Lionel Richie Concert

The other night there was a country music concert on TV that featured Lionel Richie and his music.  It was a great concert with wonderful performances.  I was a child in the 70s and 80s so I completely enjoyed it.

The funny part of the show was actually the crowd and a few of the performances.  Almost every crowd shot made me giggle or shake my head.  What’s really funny is that I received a text message from a coworker about 30 minutes into it regarding writing material.  I would like to share some of the texts we exchanged during the show.

Her: There is some prime writing material on CBS right now.  The crowd is highly entertaining.

Me: Oh yes, watching it.  Love the plastic beer glasses they all have.

Her: My hubby likes all the 50+ year old couples, women forcing their men to dance and when not dancing, snapping their fingers.

Me: Careful on the 50s, I’m almost there. 😉  Those two old blond women in the front were once the tramps on Lionel’s bus.

Her: Haha, the crowd is almost more entertaining than the songs. PS – there is no way you are even close to these crazy crowd members.

Me: You should see me at a Brett Michael’s concert!!  I’m in love with Jason Aldean.
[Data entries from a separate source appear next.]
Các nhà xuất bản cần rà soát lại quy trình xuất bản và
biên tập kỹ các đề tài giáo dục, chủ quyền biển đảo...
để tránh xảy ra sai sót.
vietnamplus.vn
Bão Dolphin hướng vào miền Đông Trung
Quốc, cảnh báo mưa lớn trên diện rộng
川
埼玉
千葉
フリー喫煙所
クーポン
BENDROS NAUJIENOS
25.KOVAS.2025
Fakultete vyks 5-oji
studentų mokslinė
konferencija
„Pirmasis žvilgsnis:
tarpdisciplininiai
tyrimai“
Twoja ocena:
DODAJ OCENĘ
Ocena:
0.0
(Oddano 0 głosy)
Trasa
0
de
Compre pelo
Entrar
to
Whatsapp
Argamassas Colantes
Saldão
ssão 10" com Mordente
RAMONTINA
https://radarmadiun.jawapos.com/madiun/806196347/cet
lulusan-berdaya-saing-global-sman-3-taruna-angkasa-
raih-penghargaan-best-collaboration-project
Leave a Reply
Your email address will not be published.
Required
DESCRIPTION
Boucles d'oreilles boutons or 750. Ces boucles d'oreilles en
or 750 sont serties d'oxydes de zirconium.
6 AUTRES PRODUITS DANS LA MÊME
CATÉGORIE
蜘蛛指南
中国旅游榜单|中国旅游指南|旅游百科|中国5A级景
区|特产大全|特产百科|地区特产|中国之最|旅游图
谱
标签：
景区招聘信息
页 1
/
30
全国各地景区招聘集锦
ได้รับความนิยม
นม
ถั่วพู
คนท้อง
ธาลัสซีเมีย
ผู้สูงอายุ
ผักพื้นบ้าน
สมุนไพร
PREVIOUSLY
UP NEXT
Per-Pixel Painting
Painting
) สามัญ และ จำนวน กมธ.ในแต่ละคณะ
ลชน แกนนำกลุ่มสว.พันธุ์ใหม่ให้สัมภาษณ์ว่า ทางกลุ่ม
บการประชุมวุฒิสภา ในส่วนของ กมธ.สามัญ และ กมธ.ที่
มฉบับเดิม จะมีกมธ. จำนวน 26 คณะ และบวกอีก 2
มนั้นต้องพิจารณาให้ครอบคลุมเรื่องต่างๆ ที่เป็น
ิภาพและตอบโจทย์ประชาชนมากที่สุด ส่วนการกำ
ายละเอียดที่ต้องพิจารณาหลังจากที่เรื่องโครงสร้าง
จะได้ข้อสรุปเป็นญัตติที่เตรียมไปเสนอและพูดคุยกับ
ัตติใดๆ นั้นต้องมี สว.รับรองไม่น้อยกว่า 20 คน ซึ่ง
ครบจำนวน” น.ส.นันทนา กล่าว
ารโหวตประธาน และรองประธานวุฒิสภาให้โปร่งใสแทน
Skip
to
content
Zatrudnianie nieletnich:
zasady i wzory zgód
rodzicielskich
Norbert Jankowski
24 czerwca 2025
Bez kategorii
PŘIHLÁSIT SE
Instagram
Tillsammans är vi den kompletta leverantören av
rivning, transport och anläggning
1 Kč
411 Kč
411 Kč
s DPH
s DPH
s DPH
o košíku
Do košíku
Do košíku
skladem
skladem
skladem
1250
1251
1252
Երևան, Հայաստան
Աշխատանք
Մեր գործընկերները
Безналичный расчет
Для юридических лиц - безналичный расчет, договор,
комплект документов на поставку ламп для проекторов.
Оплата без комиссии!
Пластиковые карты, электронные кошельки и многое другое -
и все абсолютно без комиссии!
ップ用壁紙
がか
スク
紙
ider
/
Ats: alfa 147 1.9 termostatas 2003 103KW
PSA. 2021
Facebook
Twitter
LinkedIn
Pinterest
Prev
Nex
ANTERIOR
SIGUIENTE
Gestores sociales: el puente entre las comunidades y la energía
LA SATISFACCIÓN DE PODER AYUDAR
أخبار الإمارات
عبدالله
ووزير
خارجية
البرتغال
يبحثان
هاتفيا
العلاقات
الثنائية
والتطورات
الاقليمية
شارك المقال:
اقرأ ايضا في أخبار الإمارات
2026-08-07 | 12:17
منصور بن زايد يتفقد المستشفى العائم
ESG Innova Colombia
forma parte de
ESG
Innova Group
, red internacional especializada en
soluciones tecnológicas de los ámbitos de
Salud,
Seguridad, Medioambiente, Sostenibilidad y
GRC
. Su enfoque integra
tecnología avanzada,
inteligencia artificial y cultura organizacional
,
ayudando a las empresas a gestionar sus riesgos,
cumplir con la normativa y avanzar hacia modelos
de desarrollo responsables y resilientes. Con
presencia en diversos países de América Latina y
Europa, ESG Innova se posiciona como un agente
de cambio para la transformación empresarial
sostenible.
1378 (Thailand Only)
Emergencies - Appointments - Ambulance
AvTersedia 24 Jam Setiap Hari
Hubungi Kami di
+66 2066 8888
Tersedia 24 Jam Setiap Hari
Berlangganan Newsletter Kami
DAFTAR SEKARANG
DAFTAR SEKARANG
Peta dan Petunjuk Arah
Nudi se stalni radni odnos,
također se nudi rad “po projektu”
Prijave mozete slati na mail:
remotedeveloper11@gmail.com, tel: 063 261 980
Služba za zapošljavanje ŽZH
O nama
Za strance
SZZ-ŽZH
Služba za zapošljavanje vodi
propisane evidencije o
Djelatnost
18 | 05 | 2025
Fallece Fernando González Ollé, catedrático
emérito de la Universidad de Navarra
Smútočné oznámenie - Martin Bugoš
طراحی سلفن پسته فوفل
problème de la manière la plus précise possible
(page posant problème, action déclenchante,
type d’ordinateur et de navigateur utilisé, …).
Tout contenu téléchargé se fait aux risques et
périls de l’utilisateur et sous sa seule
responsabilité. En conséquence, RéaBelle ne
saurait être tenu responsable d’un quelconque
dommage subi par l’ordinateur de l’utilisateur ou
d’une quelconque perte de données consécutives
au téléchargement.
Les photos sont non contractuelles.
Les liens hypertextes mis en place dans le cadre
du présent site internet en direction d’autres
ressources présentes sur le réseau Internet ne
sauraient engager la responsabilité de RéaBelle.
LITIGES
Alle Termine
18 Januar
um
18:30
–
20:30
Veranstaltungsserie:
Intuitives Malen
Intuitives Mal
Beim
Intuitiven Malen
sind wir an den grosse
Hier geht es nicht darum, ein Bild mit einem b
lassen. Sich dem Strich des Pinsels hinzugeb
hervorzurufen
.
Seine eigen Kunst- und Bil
Her: As am I!! I love the people in the crowd trying to sing along but are caught saying the wrong words.

Me: I know.  Who’s the drunk old broad with the butch haircut?  Should we know her?

Her: No idea. I laughed out loud at her though.

Me: Me too.  She had the look like……OMG, he just made eye contact with me……

Her: How about the group shot with hands in the air?

Me: Jesus grandma, put your arms down!!

Her: Your granddaughter wants her shirt back!

Me: LOL.  I just peed my pants at those two women.

Her: I was waiting for your input on those two.

Me: Love the hand gestures while they’re singing their hearts out, hands on their hearts like they can actually sing.  Oh good, the Joker…..I mean Kenny Rogers is coming on.

Her: There should be a legal limit on when you are no longer able to dye your hair platinum blonde. Anything over 30, maybe even 25 should be outlawed.  Did you see the lady wearing the sparkliest outfit of the night.  The place will go wild for those two.

Me: Oh yes, the platinum blonde, over tanned look… get old for that real quick. Kenny’s had a bit too much plastic surgery, it’s a wonder he can still sing.  I think he played in Batman.

Her:  I love the overhead clap.  Clap your hands in front over your body like a normal person.

Me:  Is he the walking dead?  Did he have a mortician do his makeup?

Her:  Yes, I believe so.  This is painful.  The close ups are even worse.  I had to turn away, it’s too painful.

Me: Really? You’re too old to do hip movements like that lady.

Her: I have no words for this final performance.  Rich’s pants in his sparkly cowboy boots?!

Me: And Big is pittin’ out really bad on his leather vest.

Her: And his pelvic thrusting is uncalled for.

Me: I was just trying to forget that.

Her: The dangers of staying in on a Friday night.

This is proof of why you should surround yourself with funny people.